Now we factor out the common multiple in each box:

$10100111_2=2^6(1\times 2^1+0\times 2^0)+2^4(1\times 2^1+0\times 2^0)+$ $2^2(0\times 2^1+1\times 2^0)+2^0(1\times 2^1+1\times 2^0)$

Simplifying, we get that $10100111_2=2\times 4^3+2\times 4^2+1\times 4^1+3\times 4^0$

But wait a minute! The stuff on the $\text{RHS}$ is exactly what a base $4$ representation looks like! Therefore, we can clearly see that $10100111_2=2213_4$.

Here is the trick in practice: We see that to convert base $2$ to base $4$, we group into groups of 2. So we have $10100111\implies 10|10|01|11$.

We see that $10_2=2_4$, $10_2=2_4$, $01_2=1_4$, and $11_2=3_4$. Therefore our answer is $\boxed{2213_4}$. You can see how much faster this is than to convert to base $10$, then back to base $4$.

It turns out that to convert a base $2$ number to a base $2^x$ number, we group the original number's digits into groups of $x$. I'll prove this later.

How about this problem: Convert $10100111_2$ to base $8$.

Thinking along the lines of our previous exercise, we try to group the digits in $10100111_2$ to get the base representation of a number base $8$.

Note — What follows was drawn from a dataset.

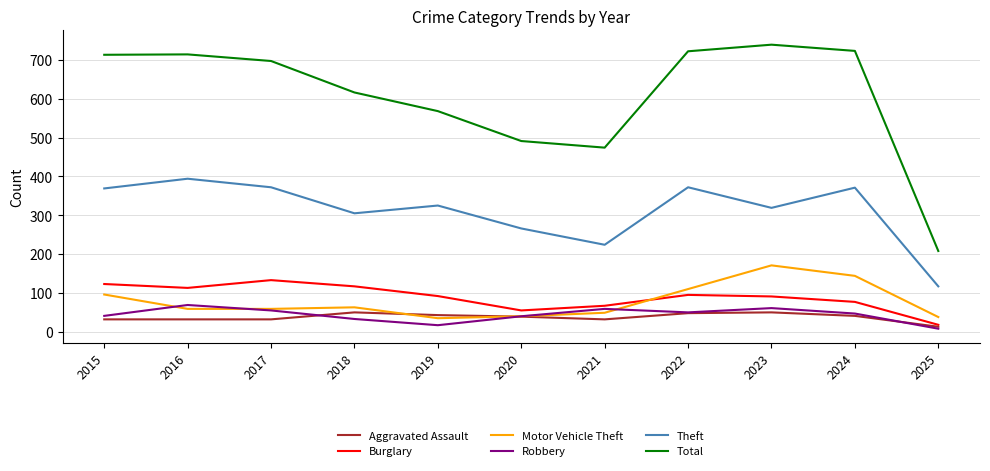

The Robbery series shows 17 at 2019. True or false?

True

Seeing that $2^3=8$, let's try groupings of threes.

We try to group $10100111_2$ into groups of threes, but we can't, because there are $8$ digits and $8$ isn't divisible by $3$. What do we do?

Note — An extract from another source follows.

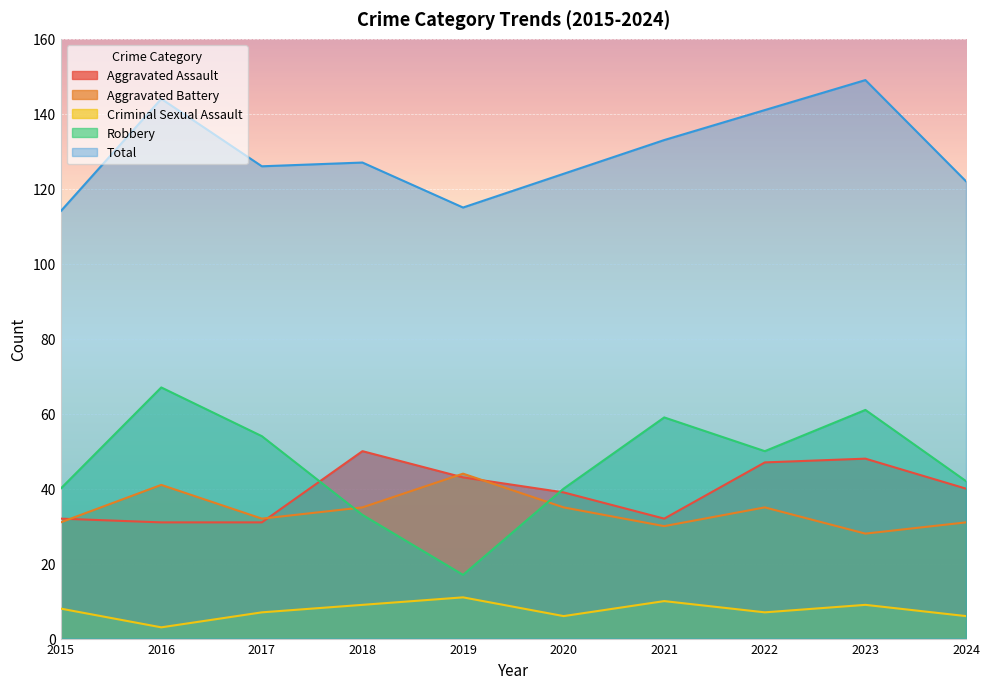

What is the sum of all Aggravated Battery values?

342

Well, we want there to be $9$ digits, so we simply add a $0$ at the beginning and there will be $9$ digits. It won't change the value of the number, so we are safe in doing this.

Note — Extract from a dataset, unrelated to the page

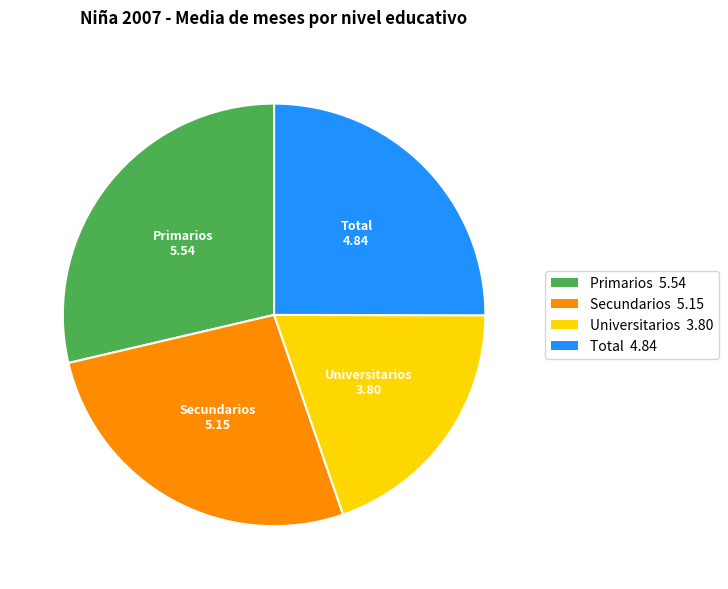

Which slice is the largest?

Primarios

Now we can group as follows: $10100111_2\implies 010|100|111$.

Writing this out as the definition of a base number, we see that $10100111_2=(0\times 2^8+1\times 2^7+0\times 2^6)+$$(1\times 2^5+0\times 2^4+0\times 2^3)+(1\times 2^2+1\times 2^1+1\times 2^0)$

Factoring out and simplifying, we get that $10100111_2=2\times 2^6+4\times 2^3 + 7\times 2^0$.

Simplifying, we get that $10100111_2=2\times 8^2 + 4\times 8^1+ 7\times 8^0=247_8$ and we are done.

In practice, you won't go through all of these steps. You'll just see:

$10_2=2_8$, so the leftmost digit is $2$.

$100_2=4_8$, so the middle digit is $4$.

$111_2=7_8$, so the last digit is $7$ and our final answer is $247_8$.

This isn't limited to just powers of two; try this problem for yourself: Convert $12002210_3$ to base $9$.

Warning: Intense Math Ahead!

Now we'll prove this cool trick for any arbitrary starting base $b$ converted into base $b^x$ for some positive integer $x$.

Let the starting number be $(d_1d_2\cdots d_{nx})_b$.

We are assuming that there is a multiple of $x$ digits in the number; if this is not the case, add leading $0$'s to the beginning of the number until this is the case.

We represent this number as $d_1b^{nx-1}+d_2b^{nx-2}+\cdots +d_{nx}b^0$.

Now we group the digits into groups of $x$ each: $(d_1b^{nx-1}+\cdots + d_xb^{(n-1)x})+$$(d_{x+1}b^{(n-1)x-1}+\cdots +d_{2x}b^{(n-2)x})+\cdots +$$(d_{(n-1)x+1}b^{x-1}+\cdots +d_{nx}b^0)$.

Factoring each group, we get $b^{(n-1)x}(d_1b^{x-1}+\cdots +d_xb^0)+$$b^{(n-2)x}(d_{x+1}b^{x-1}+\cdots +d_{2x}b^0)+\cdots +$$b^0(d_{(n-1)x+1}b^{x-1}+\cdots +d_{nx}b^0)$.

Changing $b^{(n-i)x}$ to $(b^x)^{n-i}$ for all $i=1\rightarrow n$, we get that $(d_1d_2\cdots d_{nx})_b=(b^x)^{n-1}(d_1b^{x-1}+\cdots +d_xb^0)+$$(b^x)^{n-2}(d_{x+1}b^{x-1}+\cdots +d_{2x}b^0)+\cdots +$$(b^x)^0(d_{(n-1)x+1}b^{x-1}+\cdots +d_{nx}b^0)$. This is exactly the base representation of a base $b^x$ number, so we are done.

You may think, after reading all of this, that this way of converting bases is way easier; you won't ever need to use the classic convert-to-10-then-to-desired-base trick. However, this is unfortunately not the case. This trick only works for converting a base $b$ number to a base $b^x$ number, i.e this trick will not work for converting a base $6$ number into a base $3$ number. This is because there is not way to group the digits so that one base turns into the other.

However, when in the occasion of changing a base $b$ number to a base $b^x$ number, you will know a neat and fast trick to do so. (These occasions happen frequently in competition math.)

Problems

*1. * Convert $12321_4$ to base $16$.

*2. * Convert $112010032_4$ to base $8$. Hint: do an intermediate conversion first.

*3. * Convert $12345678_9$ to base $3$.

*4. * Prove the formula for converting a base $b^x$ number to a base $b^y$ number.